Art Brut to mixtape na którym mieszają się dwa skrajne światy – brudu i sterylności. Jawiąca się w tekstach Oskara ciemna strona rzeczywistości – pełna seksu, alkoholu, narkotyków i szemranych interesów – okraszona surowym językiem, łączy się bitami stworzonymi z sampli zaczerpniętych z polskiego synth-popu. Specyficzny flow Oskara dał powiew świeżości na krajowej scenie hip-hopowej, a jego sposób budowania narracji postawił go w czołówce polskich storytellerów. W połączeniu z podkładami Steeza całość robi piorunujące wrażenie.

Natalia Przybysz – Prąd

Lepiej tej płyty nazwać nie można. Prąd to płyta z silnym ładunkiem emocjonalnym – od nastrojowych ballad, bluesa przez funk, na rockowych numerach skończywszy. Na pierwszy plan wysuwa się tu również gitara elektryczna, która przy poprzednich albumach Natalii nie była tak wyeksponowana. Głos Natalii Przybysz potrafi zahipnotyzować zarówno ciepłym soulowym brzmieniem, jak i zadziorną chrypą. Przybysz, poza prezentacją niezwykle przemyślanych i pięknych piosenek z własnego repertuaru, udowadnia, że jeszcze wiele można wyciągnąć z muzyki Niemena i Nalepy.

Ten Typ Mes – Trzeba było zostać dresiarzem

Ten Typ Mes w końcu udowodnił, że potrafi rapować o czymś innym niż o sobie, kolegach i wspólnie przeżytych melanżach. Na Trzeba było… jawi się on jako uważny obserwator naszej zwariowanej rzeczywistości. Trafnie wyłapuje i barwnie opisuje „Januszy”, dresiarzy i całą resztę naszego „folkloru”, za każdym razem pointując celnie z dużą dawką autorefleksji. W parze z treścią idzie nienaganna forma – Mes popisuje się zawodową techniką rapu, muzycznie zaś album prezentuje szerokie spektrum podkładów – od oldschoolowych bitów w klimacie Dr. Dre po nowoczesne „cykacze”.

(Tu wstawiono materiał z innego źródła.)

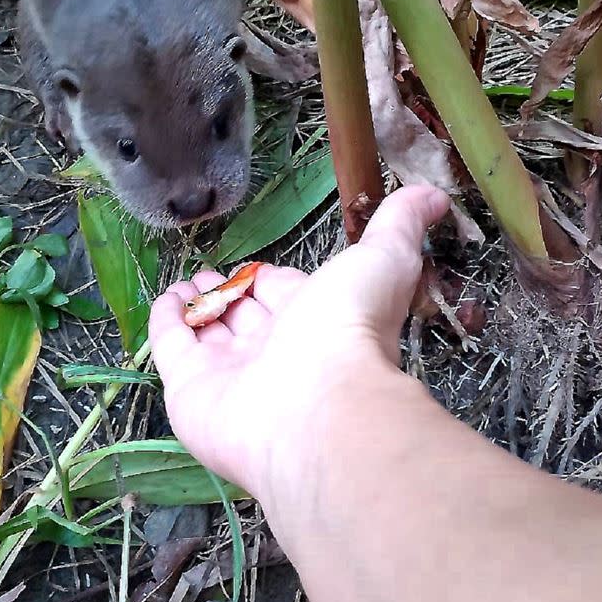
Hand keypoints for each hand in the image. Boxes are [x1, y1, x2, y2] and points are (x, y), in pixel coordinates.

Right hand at [149, 184, 449, 500]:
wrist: (317, 408)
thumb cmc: (350, 328)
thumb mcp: (385, 259)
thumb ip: (401, 223)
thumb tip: (436, 194)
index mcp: (316, 320)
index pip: (287, 293)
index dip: (272, 280)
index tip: (258, 267)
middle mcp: (275, 349)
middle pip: (247, 315)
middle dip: (232, 292)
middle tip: (214, 273)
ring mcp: (230, 372)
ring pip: (210, 331)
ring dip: (199, 304)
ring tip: (189, 283)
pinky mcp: (190, 389)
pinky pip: (173, 347)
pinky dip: (166, 322)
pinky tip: (166, 299)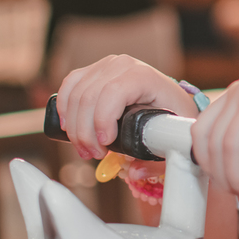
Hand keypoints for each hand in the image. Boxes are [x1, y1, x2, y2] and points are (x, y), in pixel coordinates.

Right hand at [57, 55, 198, 159]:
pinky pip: (69, 86)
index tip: (105, 144)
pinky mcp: (92, 71)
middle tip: (93, 154)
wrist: (170, 97)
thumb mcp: (174, 134)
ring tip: (85, 149)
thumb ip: (159, 158)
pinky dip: (64, 108)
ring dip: (74, 127)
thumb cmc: (173, 114)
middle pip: (89, 97)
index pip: (114, 92)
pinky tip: (67, 127)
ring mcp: (105, 65)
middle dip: (85, 132)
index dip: (103, 119)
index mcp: (143, 75)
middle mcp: (122, 65)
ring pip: (75, 95)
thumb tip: (135, 173)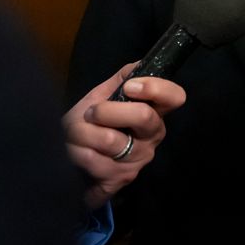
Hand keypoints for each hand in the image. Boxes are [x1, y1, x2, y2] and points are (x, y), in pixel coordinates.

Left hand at [63, 62, 185, 208]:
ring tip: (73, 135)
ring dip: (82, 134)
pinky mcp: (119, 180)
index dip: (154, 88)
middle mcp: (152, 137)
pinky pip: (97, 164)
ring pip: (112, 140)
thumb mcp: (105, 93)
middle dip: (107, 110)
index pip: (174, 97)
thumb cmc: (91, 120)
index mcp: (154, 113)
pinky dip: (78, 155)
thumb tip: (141, 63)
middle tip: (89, 114)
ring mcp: (138, 161)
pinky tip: (76, 154)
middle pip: (143, 115)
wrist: (69, 153)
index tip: (129, 88)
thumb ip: (124, 77)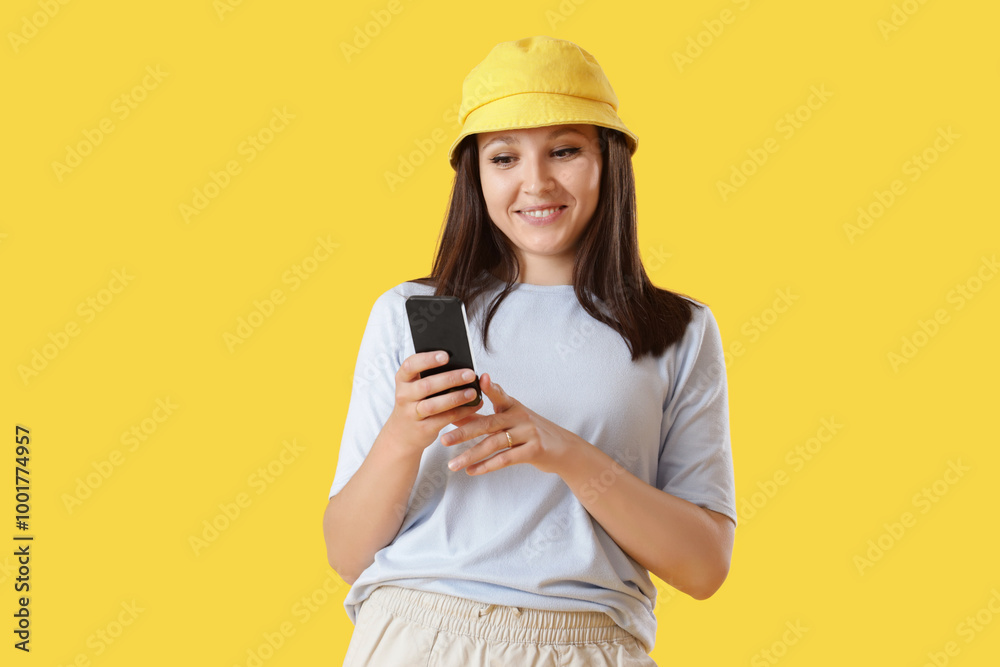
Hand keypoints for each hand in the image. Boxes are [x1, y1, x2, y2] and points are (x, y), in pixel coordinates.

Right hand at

Warszawskie Combo Taneczne – Przyznaj się

Warszawskie Combo Taneczne to zespół założony przez Jana Młynarskiego, który za cel wziął sobie odświeżenie klimatu piosenek międzywojnia i okupacji. Wspieranemu przez niesamowicie zdolnych muzyków (m.in.: Piotra Zabrockiego, czy Tomasza Dudę) Młynarskiemu udaje się wydobyć z warszawskiego folkloru romantyczną nutę. Muzyka WCT brzmi bardziej nostalgicznie (choćby za sprawą rewelacyjnych partii piły!) niż dokonania choćby Szwagra Kolaski, jednocześnie nie tracąc nic z taneczności.

Xxanaxx – Triangles

Triangles może nie zaskakuje oryginalnością, ale duet Klaudia Szafrańska i Michał Wasilewski stworzyli album, którego brakowało na polskim rynku, ożywionym przez zeszłoroczny debiut Bokka. Delikatny, niemal dziewczęcy głos Klaudi Szafrańskiej świetnie współgra z muzyką Wasilewskiego. Twórczość Xxanaxxu balansuje gdzieś pomiędzy muzyką taneczną, a chillwave’em na poziomie wykonawczym, który może zapewnić duetowi międzynarodowy rozgłos.